The "snow moon," will likely be visible in the night sky when looking east. According to the latest forecast models, skies should be mostly clear with a chance for rain Friday night into early Saturday morning.
Why Do We Call It the 'Snow' Moon?
The "snow moon" gained its name from the Farmer's Almanac, which says heavy snow typically occurs in the month of February. In the U.S., February has historically been the snowiest month, according to meteorologists.
Other February full moons have been appropriately named Groundhog moon, falling at the beginning of February, along with bald eagle moon and black bear moon.
The full moon has also been named the "hungry moon" by the Cherokee tribe because food was scarce during February given the excessive snow, the NBC 5 Storm Team said.
Though much of February brought heavy snow, sunshine and warming temperatures are expected to arrive in the Chicago area this weekend.

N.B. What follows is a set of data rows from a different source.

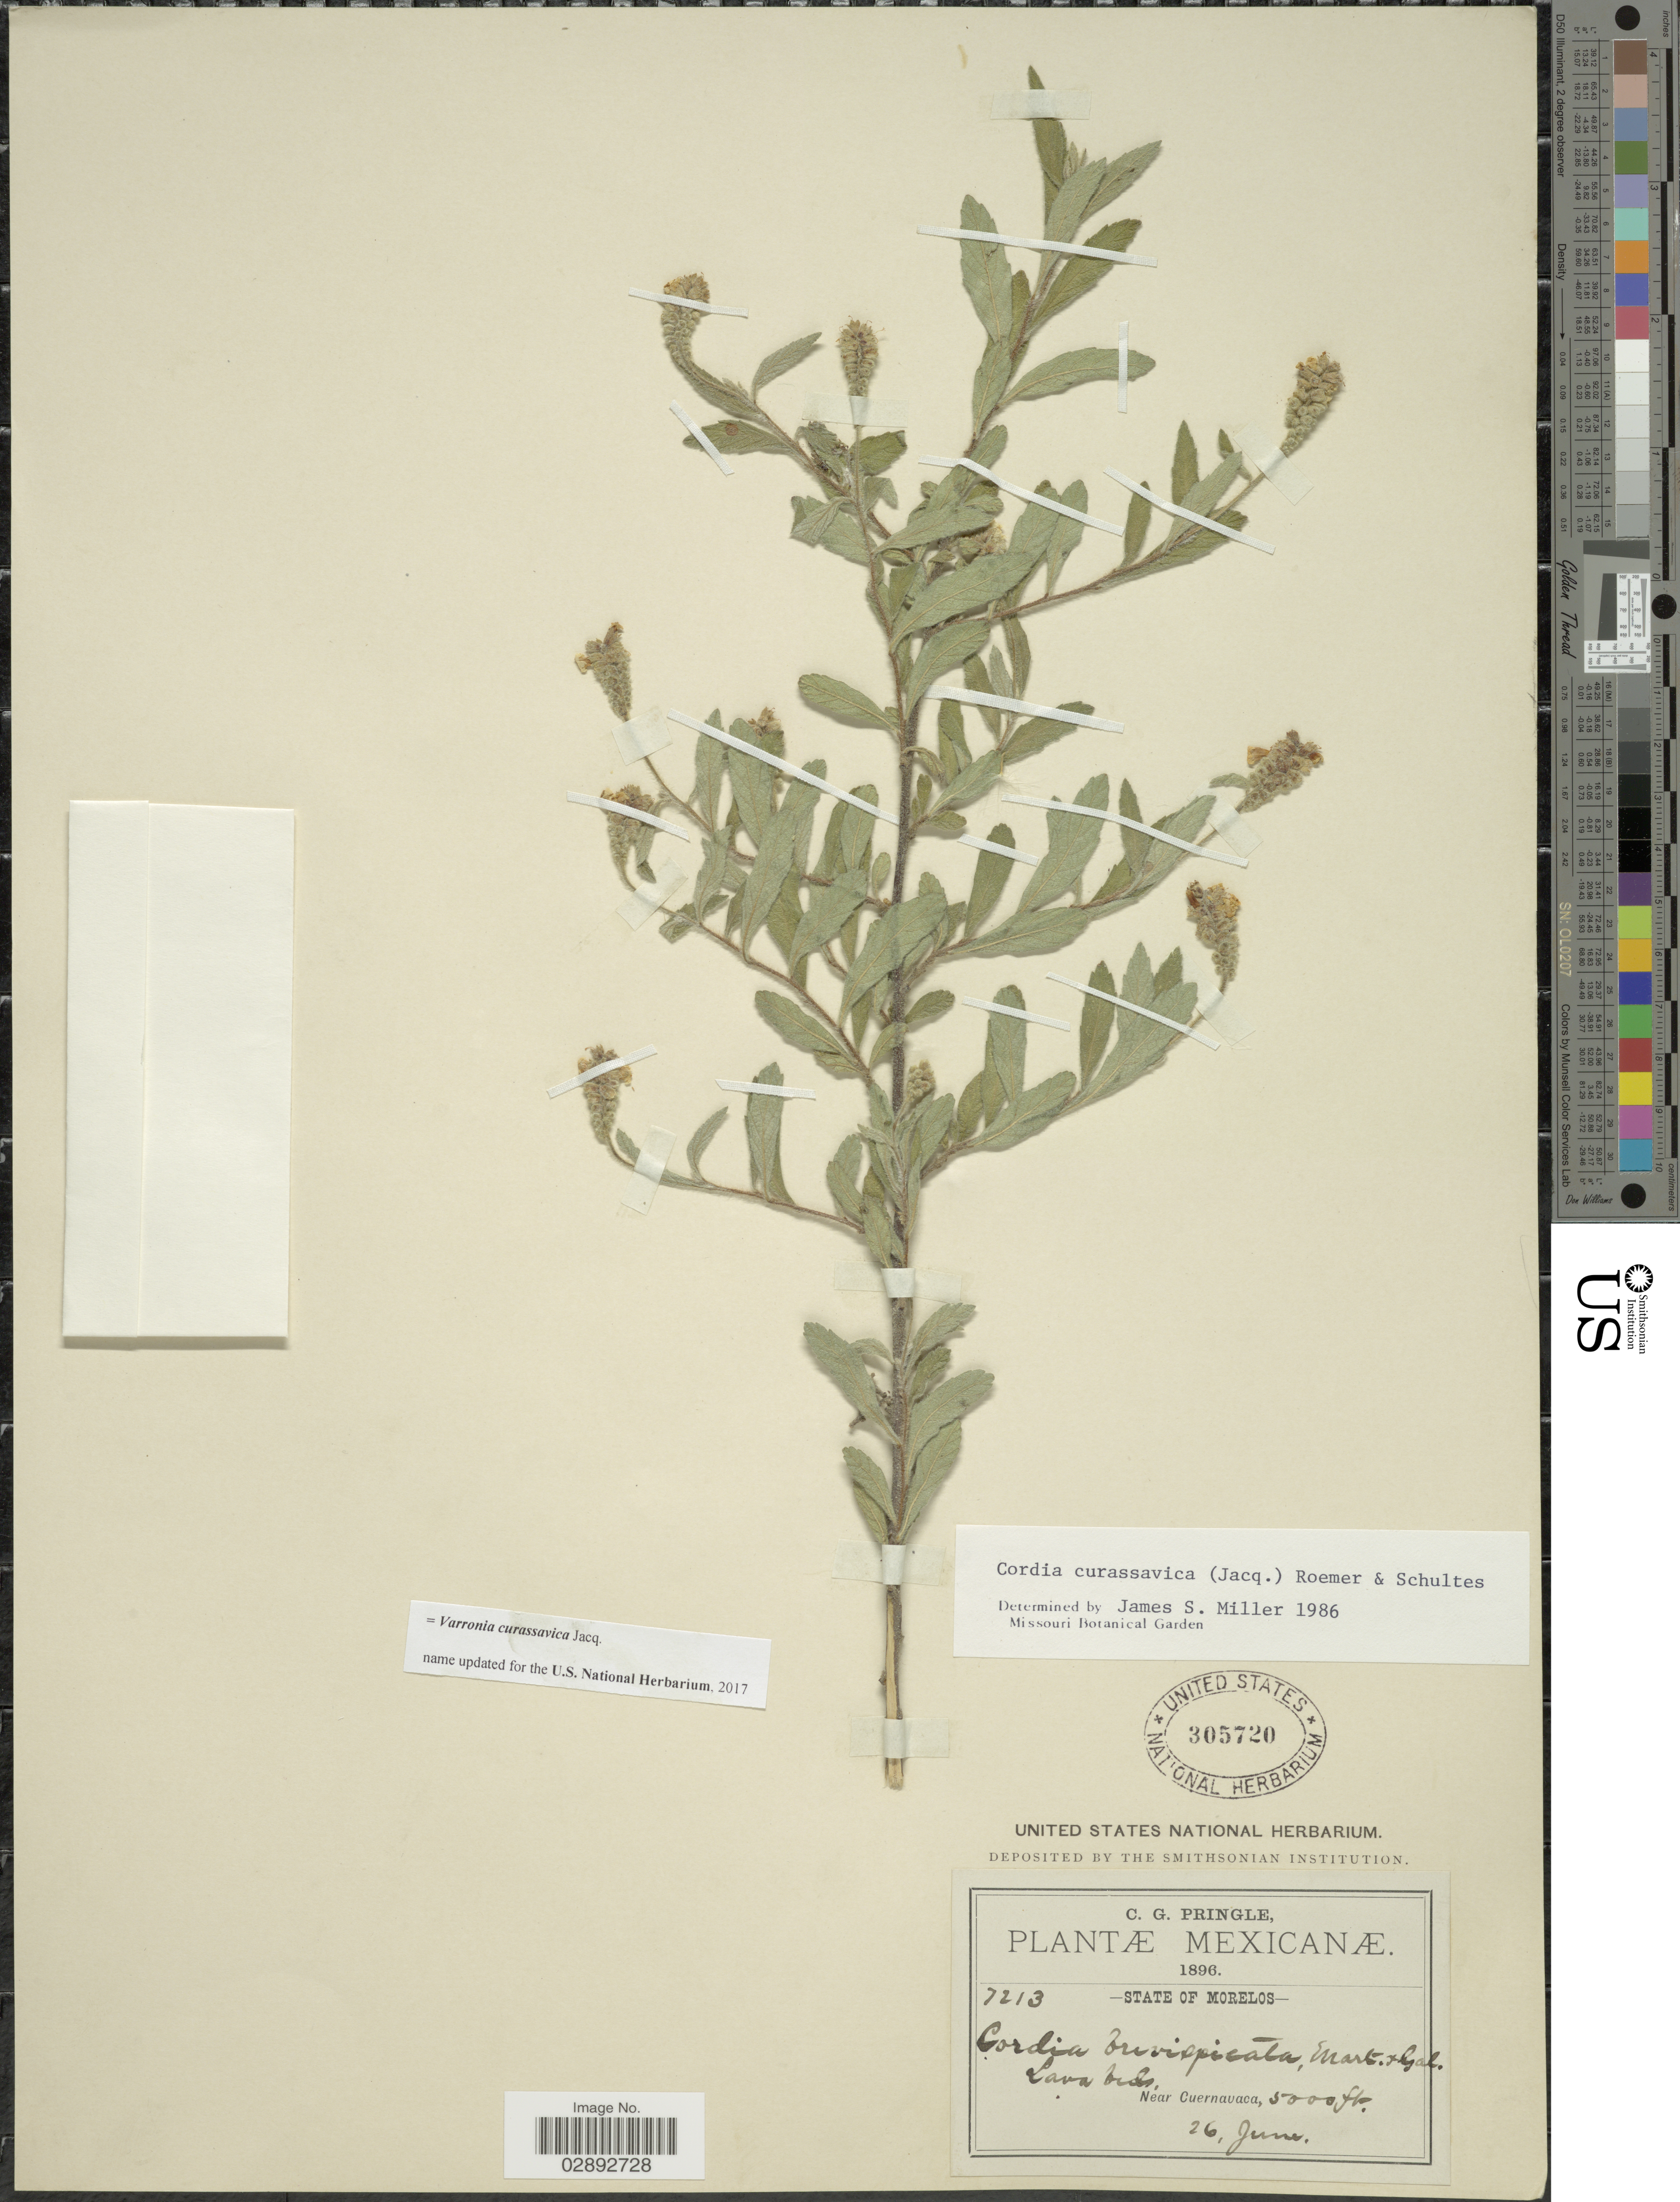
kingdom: Plantae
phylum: Tracheophyta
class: Magnoliopsida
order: Boraginales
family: Cordiaceae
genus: Varronia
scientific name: Varronia curassavica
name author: Jacq.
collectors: C. G. Pringle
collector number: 7213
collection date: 1896-06-26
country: Mexico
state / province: Morelos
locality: State of Morelos. Near Cuenavaca.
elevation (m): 1524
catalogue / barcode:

Wind gusts and cloudy skies increased throughout the region Friday afternoon with temperatures expected to fall to the mid 30s but the evening hours.
Light rain showers with a mix of snow are expected to begin around 7 p.m. Friday and end by sunrise Saturday morning.
According to NBC 5 meteorologists, temperatures could warm to the low 50s on Saturday, bringing mostly sunny skies and "spring-like" conditions to the region.
Areas to the north of Chicago will likely see highs in the upper 40s, whereas areas further south can expect highs in the low 50s.
On Sunday, partly sunny skies continue across the region with highs in the low 50s, according to the latest weather reports.